Irish Status: More local than Aepus marinus and restricted to particular types of fissured marine rocks. The slate rocks of Silurian age on the Down coast are typical. Elsewhere, known from Blacksod Bay and Clare Island, West Mayo (Johnson & Halbert, 1912), and from several localities in Cork and Kerry (Johnson & Halbert, 1902).
 

Ecology: It has been recorded from the undersides of stones embedded in gravelly clay of the upper middle shore at Reagh Island on Strangford Lough, Down. At Light House Island in Belfast Lough, it was found in silty crevices of slate rock on the upper middle shore (Anderson, 1977).

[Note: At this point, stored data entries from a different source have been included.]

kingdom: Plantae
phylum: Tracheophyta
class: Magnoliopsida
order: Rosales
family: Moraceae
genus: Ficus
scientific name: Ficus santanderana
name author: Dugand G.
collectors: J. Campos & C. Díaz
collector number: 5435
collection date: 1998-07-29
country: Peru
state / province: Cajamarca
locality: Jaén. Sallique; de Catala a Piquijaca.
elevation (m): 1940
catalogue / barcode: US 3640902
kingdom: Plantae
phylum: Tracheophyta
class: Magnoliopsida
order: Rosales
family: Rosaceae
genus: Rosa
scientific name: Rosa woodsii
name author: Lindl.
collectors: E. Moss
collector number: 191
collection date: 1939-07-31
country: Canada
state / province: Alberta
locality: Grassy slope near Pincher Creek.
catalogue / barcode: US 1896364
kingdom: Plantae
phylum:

Various elements of a crevice community have been found with the two Aepus spp. in Ireland. These include the nemertean worm Lineus ruber L., the bivalve mollusc Lasaea adansoni (Gmelin), the gastropods Otina ovata (Brown) and Auriculinella bidentata (Montagu), the pseudioscorpion Neobisium maritimum (Leach), the collembolans Anurida maritima (Guérin) and Anurida marina (Willem), and the staphylinids Micralymma marina (Ström) and Halobrecta flavipes Thomson. The collembolans are likely prey items for Aepus. Anurida maritima is the more widespread of the two, and was recorded at all sites in which Aepus spp. have been seen recently. Anurida marina was reported only from sheltered, estuarine conditions at Dundrum Inner Bay and Reagh Island, Down.